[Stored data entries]
┄┄┄┄┄┄┄┄┄┄
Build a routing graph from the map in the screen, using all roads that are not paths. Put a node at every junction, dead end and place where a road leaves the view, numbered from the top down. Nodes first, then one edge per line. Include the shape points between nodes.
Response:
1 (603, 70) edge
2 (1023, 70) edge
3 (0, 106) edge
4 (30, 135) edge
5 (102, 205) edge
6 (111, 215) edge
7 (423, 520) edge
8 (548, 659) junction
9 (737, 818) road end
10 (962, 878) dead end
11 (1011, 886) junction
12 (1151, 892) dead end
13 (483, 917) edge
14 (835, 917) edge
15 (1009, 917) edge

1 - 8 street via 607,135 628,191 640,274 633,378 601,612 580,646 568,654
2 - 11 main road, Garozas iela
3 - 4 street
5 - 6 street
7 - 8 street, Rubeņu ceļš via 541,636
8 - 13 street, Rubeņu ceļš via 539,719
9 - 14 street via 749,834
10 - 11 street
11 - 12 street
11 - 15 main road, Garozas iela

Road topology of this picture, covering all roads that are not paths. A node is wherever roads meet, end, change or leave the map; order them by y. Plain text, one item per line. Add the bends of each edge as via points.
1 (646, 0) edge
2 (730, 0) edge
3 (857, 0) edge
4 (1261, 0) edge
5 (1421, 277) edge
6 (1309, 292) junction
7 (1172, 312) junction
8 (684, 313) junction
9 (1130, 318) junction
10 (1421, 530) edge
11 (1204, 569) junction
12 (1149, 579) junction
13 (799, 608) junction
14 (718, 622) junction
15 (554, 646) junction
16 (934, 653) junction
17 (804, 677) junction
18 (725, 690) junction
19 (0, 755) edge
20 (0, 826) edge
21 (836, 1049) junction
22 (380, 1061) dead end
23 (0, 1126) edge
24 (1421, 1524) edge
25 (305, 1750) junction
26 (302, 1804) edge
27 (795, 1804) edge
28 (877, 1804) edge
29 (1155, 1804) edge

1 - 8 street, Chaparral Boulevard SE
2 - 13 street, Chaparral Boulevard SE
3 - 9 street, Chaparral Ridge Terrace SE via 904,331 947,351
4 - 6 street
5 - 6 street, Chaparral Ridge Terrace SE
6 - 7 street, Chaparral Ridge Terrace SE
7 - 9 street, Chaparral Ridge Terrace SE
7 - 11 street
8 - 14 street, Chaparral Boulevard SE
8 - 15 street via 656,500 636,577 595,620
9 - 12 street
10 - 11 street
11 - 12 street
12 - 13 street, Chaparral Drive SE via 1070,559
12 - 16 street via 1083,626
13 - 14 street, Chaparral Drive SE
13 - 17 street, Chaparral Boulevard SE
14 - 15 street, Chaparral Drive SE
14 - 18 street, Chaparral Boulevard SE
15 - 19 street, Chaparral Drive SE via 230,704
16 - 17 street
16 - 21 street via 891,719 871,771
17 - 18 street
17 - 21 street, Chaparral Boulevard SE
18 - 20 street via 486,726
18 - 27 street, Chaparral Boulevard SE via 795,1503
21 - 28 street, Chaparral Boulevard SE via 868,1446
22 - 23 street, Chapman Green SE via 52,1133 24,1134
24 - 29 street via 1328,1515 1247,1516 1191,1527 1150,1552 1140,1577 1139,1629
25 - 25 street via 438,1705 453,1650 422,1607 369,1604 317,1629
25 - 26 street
┄┄┄┄┄┄┄┄┄┄
Restating every entry above word for word is the whole task.

Build a routing graph from the map in the screen, using all roads that are not paths. Put a node at every junction, dead end and place where a road leaves the view, numbered from the top down. Nodes first, then one edge per line. Include the shape points between nodes.
Response:
1 (603, 70) edge
2 (1023, 70) edge
3 (0, 106) edge
4 (30, 135) edge
5 (102, 205) edge
6 (111, 215) edge
7 (423, 520) edge
8 (548, 659) junction
9 (737, 818) road end
10 (962, 878) dead end
11 (1011, 886) junction
12 (1151, 892) dead end
13 (483, 917) edge
14 (835, 917) edge
15 (1009, 917) edge

1 - 8 street via 607,135 628,191 640,274 633,378 601,612 580,646 568,654
2 - 11 main road, Garozas iela
3 - 4 street
5 - 6 street
7 - 8 street, Rubeņu ceļš via 541,636
8 - 13 street, Rubeņu ceļš via 539,719
9 - 14 street via 749,834
10 - 11 street
11 - 12 street
11 - 15 main road, Garozas iela

Road topology of this picture, covering all roads that are not paths. A node is wherever roads meet, end, change or leave the map; order them by y. Plain text, one item per line. Add the bends of each edge as via points.
1 (646, 0) edge
2 (730, 0) edge
3 (857, 0) edge
4 (1261, 0) edge
5 (1421, 277) edge
6 (1309, 292) junction
7 (1172, 312) junction
8 (684, 313) junction
9 (1130, 318) junction
10 (1421, 530) edge
11 (1204, 569) junction
12 (1149, 579) junction
13 (799, 608) junction
14 (718, 622) junction
15 (554, 646) junction
16 (934, 653) junction
17 (804, 677) junction
18 (725, 690) junction
19 (0, 755) edge
20 (0, 826) edge
21 (836, 1049) junction
22 (380, 1061) dead end
23 (0, 1126) edge
24 (1421, 1524) edge
25 (305, 1750) junction
26 (302, 1804) edge
27 (795, 1804) edge
28 (877, 1804) edge
29 (1155, 1804) edge

1 - 8 street, Chaparral Boulevard SE
2 - 13 street, Chaparral Boulevard SE
3 - 9 street, Chaparral Ridge Terrace SE via 904,331 947,351
4 - 6 street
5 - 6 street, Chaparral Ridge Terrace SE
6 - 7 street, Chaparral Ridge Terrace SE
7 - 9 street, Chaparral Ridge Terrace SE
7 - 11 street
8 - 14 street, Chaparral Boulevard SE
8 - 15 street via 656,500 636,577 595,620
9 - 12 street
10 - 11 street
11 - 12 street
12 - 13 street, Chaparral Drive SE via 1070,559
12 - 16 street via 1083,626
13 - 14 street, Chaparral Drive SE
13 - 17 street, Chaparral Boulevard SE
14 - 15 street, Chaparral Drive SE
14 - 18 street, Chaparral Boulevard SE
15 - 19 street, Chaparral Drive SE via 230,704
16 - 17 street
16 - 21 street via 891,719 871,771
17 - 18 street
17 - 21 street, Chaparral Boulevard SE
18 - 20 street via 486,726
18 - 27 street, Chaparral Boulevard SE via 795,1503
21 - 28 street, Chaparral Boulevard SE via 868,1446
22 - 23 street, Chapman Green SE via 52,1133 24,1134
24 - 29 street via 1328,1515 1247,1516 1191,1527 1150,1552 1140,1577 1139,1629
25 - 25 street via 438,1705 453,1650 422,1607 369,1604 317,1629
25 - 26 street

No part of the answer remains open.